Department of Speech, Hearing and Phonetic Sciences, 4919UCL, London, UK.
Department of Electrical and Electronic Engineering, 4615Imperial College, London, UK.
Trends Hear. 2022 Jan-Dec;26:23312165211068629. doi: 10.1177/23312165211068629.
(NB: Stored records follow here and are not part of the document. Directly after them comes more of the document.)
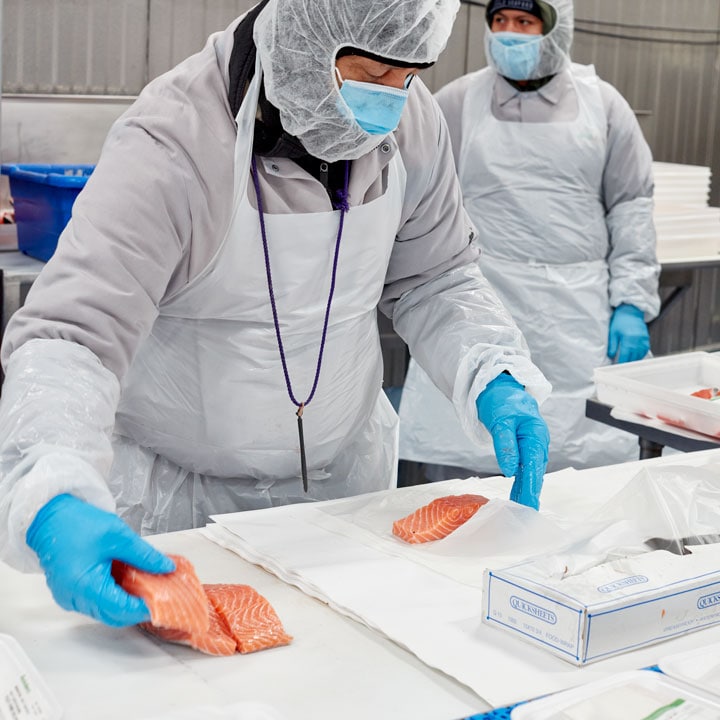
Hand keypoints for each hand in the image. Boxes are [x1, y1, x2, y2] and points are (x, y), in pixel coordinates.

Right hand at [26, 494, 174, 626]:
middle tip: (160, 596)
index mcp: (85, 586)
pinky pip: (95, 602)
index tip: (163, 602)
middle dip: (137, 607)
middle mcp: (74, 597)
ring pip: (104, 611)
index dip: (144, 607)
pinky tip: (127, 583)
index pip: (121, 609)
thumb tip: (166, 567)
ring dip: (125, 602)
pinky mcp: (69, 592)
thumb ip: (144, 555)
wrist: (49, 517)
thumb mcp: (119, 536)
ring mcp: (69, 597)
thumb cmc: (77, 523)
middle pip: (113, 615)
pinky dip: (112, 596)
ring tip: (147, 587)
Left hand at [476, 373, 548, 509]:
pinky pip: (525, 468)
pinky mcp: (525, 448)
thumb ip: (505, 444)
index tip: (526, 504)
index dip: (530, 487)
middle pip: (534, 472)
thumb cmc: (502, 402)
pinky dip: (522, 482)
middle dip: (530, 493)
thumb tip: (510, 469)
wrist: (502, 390)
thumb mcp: (500, 420)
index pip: (532, 466)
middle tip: (525, 515)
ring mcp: (533, 446)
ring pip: (530, 472)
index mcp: (535, 435)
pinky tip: (518, 495)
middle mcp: (538, 442)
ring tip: (521, 510)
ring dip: (526, 490)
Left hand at [608, 304, 649, 362]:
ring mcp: (643, 340)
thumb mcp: (613, 332)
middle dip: (626, 364)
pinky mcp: (646, 339)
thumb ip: (612, 345)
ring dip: (633, 361)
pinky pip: (644, 351)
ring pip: (639, 356)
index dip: (620, 363)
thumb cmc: (620, 320)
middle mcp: (638, 341)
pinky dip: (639, 355)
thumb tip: (611, 356)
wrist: (631, 311)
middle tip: (620, 367)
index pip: (625, 357)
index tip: (616, 367)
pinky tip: (634, 357)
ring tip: (627, 363)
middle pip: (633, 358)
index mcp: (628, 340)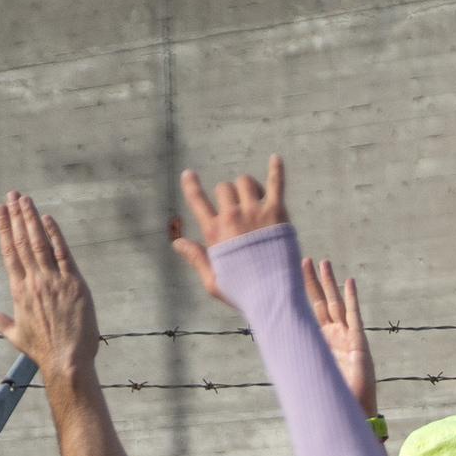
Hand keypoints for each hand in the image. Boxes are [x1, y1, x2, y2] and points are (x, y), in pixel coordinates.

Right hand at [0, 193, 98, 381]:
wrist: (67, 361)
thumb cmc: (42, 350)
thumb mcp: (14, 334)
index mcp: (18, 290)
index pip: (8, 252)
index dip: (3, 229)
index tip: (0, 210)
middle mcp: (34, 282)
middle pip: (21, 242)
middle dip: (16, 216)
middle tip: (12, 195)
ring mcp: (55, 282)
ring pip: (40, 243)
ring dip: (31, 219)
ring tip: (25, 199)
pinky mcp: (75, 285)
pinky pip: (64, 254)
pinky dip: (55, 236)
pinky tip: (48, 219)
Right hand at [173, 157, 289, 294]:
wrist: (275, 297)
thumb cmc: (243, 293)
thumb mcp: (213, 281)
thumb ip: (196, 258)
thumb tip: (177, 242)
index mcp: (214, 231)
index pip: (197, 200)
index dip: (191, 185)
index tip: (189, 174)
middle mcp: (232, 217)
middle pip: (225, 188)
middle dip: (228, 194)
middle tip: (238, 207)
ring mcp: (255, 213)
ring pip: (245, 182)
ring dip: (247, 187)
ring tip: (254, 199)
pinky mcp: (278, 213)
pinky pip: (276, 184)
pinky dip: (276, 170)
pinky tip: (276, 157)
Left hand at [304, 255, 377, 415]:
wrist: (352, 409)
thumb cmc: (331, 394)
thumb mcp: (307, 371)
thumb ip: (294, 358)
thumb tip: (268, 352)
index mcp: (320, 340)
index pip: (308, 311)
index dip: (301, 293)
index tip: (289, 275)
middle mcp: (333, 335)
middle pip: (320, 302)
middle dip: (312, 281)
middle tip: (303, 260)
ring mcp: (346, 336)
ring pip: (335, 303)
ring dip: (329, 283)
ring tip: (324, 263)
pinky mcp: (358, 342)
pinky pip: (354, 316)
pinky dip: (351, 298)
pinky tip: (349, 282)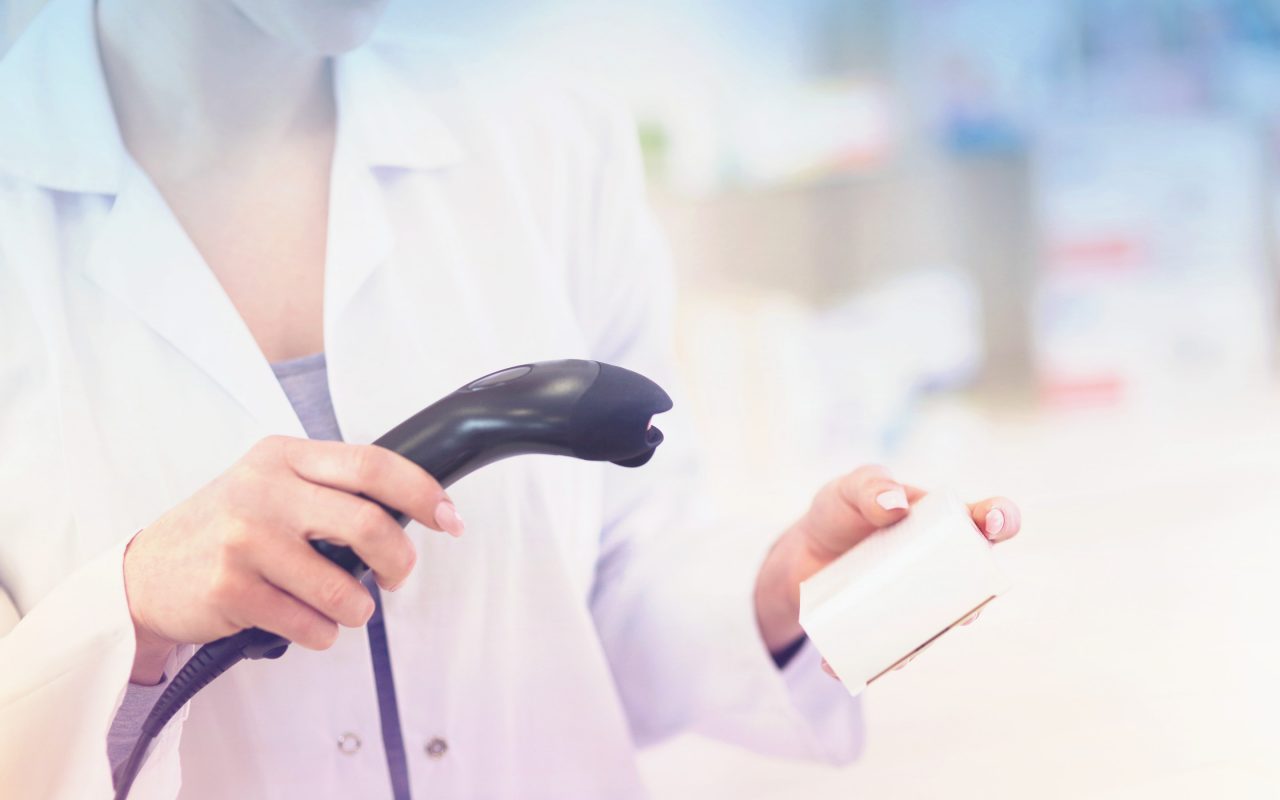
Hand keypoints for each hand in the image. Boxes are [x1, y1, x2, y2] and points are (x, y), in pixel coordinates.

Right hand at [122, 436, 464, 683]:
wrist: (146, 573)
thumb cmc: (225, 530)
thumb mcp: (271, 486)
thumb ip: (328, 489)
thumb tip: (411, 510)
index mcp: (283, 457)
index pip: (371, 464)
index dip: (421, 492)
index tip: (449, 518)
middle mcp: (263, 490)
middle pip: (366, 524)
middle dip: (399, 561)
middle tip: (398, 577)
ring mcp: (243, 539)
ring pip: (342, 588)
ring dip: (355, 609)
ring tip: (341, 607)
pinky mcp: (229, 588)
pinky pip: (308, 623)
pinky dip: (320, 632)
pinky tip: (302, 621)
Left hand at [754, 465, 1020, 657]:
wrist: (804, 552)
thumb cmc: (842, 511)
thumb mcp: (850, 489)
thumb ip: (870, 485)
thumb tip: (894, 505)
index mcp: (947, 523)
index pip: (990, 518)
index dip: (1001, 519)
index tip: (990, 522)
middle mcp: (946, 568)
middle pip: (977, 588)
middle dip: (976, 604)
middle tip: (963, 614)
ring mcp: (920, 603)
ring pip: (938, 630)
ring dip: (925, 645)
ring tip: (902, 653)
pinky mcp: (892, 629)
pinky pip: (893, 653)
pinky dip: (873, 663)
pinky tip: (848, 665)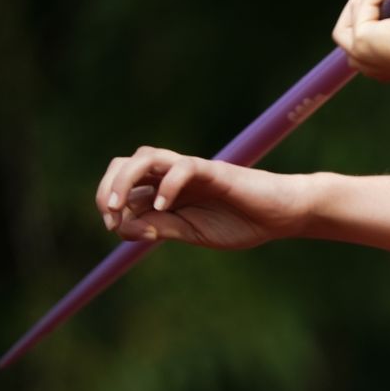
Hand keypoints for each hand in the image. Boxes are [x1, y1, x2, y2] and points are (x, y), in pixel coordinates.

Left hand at [96, 146, 312, 249]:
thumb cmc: (241, 223)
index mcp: (166, 190)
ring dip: (124, 181)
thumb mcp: (192, 233)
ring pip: (146, 157)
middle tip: (111, 215)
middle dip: (108, 188)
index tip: (114, 228)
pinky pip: (183, 168)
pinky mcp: (214, 171)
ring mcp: (192, 170)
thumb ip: (160, 228)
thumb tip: (123, 227)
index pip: (123, 184)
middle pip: (125, 163)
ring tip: (120, 208)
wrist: (281, 215)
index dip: (109, 203)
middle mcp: (173, 175)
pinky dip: (166, 187)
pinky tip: (165, 208)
A signal processing approach combining beamforming with mask-informed speech enhancement was assessed by measuring sentence recognition in listeners with mild-to-moderate hearing impairment in adverse listening conditions that simulated the output of behind-the-ear hearing aids in a noisy classroom. Two types of beamforming were compared: binaural, with the two microphones of each aid treated as a single array, and bilateral, where independent left and right beamformers were derived. Binaural beamforming produces a narrower beam, maximising improvement in signal-to-noise ratio (SNR), but eliminates the spatial diversity that is preserved in bilateral beamforming. Each beamformer type was optimised for the true target position and implemented with and without additional speech enhancement in which spectral features extracted from the beamformer output were passed to a deep neural network trained to identify time-frequency regions dominated by target speech. Additional conditions comprising binaural beamforming combined with speech enhancement implemented using Wiener filtering or modulation-domain Kalman filtering were tested in normally-hearing (NH) listeners. Both beamformer types gave substantial improvements relative to no processing, with significantly greater benefit for binaural beamforming. Performance with additional mask-informed enhancement was poorer than with beamforming alone, for both beamformer types and both listener groups. In NH listeners the addition of mask-informed enhancement produced significantly poorer performance than both other forms of enhancement, neither of which differed from the beamformer alone. In summary, the additional improvement in SNR provided by binaural beamforming appeared to outweigh loss of spatial information, while speech understanding was not further improved by the mask-informed enhancement method implemented here.
一种结合波束形成和掩蔽语音增强的信号处理方法,通过测量在模拟嘈杂教室中使用耳后助听器输出的不利聆听条件下,轻度至中度听力障碍的聆听者的句子识别能力来评估。比较了两种类型的波束形成:双耳,每个助听器的两个麦克风作为单个阵列处理;双侧,其中独立的左、右波束形成器是衍生的。双耳波束形成产生更窄的波束,最大限度地提高信噪比 (SNR) 的改善,但消除了在双侧波束形成中保留的空间多样性。每个波束形成器类型都针对真实目标位置进行了优化,并在有和没有额外语音增强的情况下进行了实施,其中从波束形成器输出中提取的频谱特征被传递到经过训练以识别由目标语音主导的时频区域的深度神经网络。在正常听力 (NH) 聆听者中测试了包含双边波束形成和使用维纳滤波或调制域卡尔曼滤波实现的语音增强的其他条件。与无处理相比,两种波束形成器类型都有很大的改进,双侧波束形成器的受益更大。与单独使用波束形成器相比,使用额外掩蔽语音增强的性能更差,两种听力组的情况均如此。在 NH 聆听者中,添加掩蔽语音增强会导致比其他两种增强形式都更差的性能,而这两种增强形式都与单独使用波束形成器没有区别。总之,双侧波束形成提供的 SNR 额外提高似乎超过了空间信息的损失,而这里实施的掩蔽语音增强方法并没有进一步提高语音理解能力。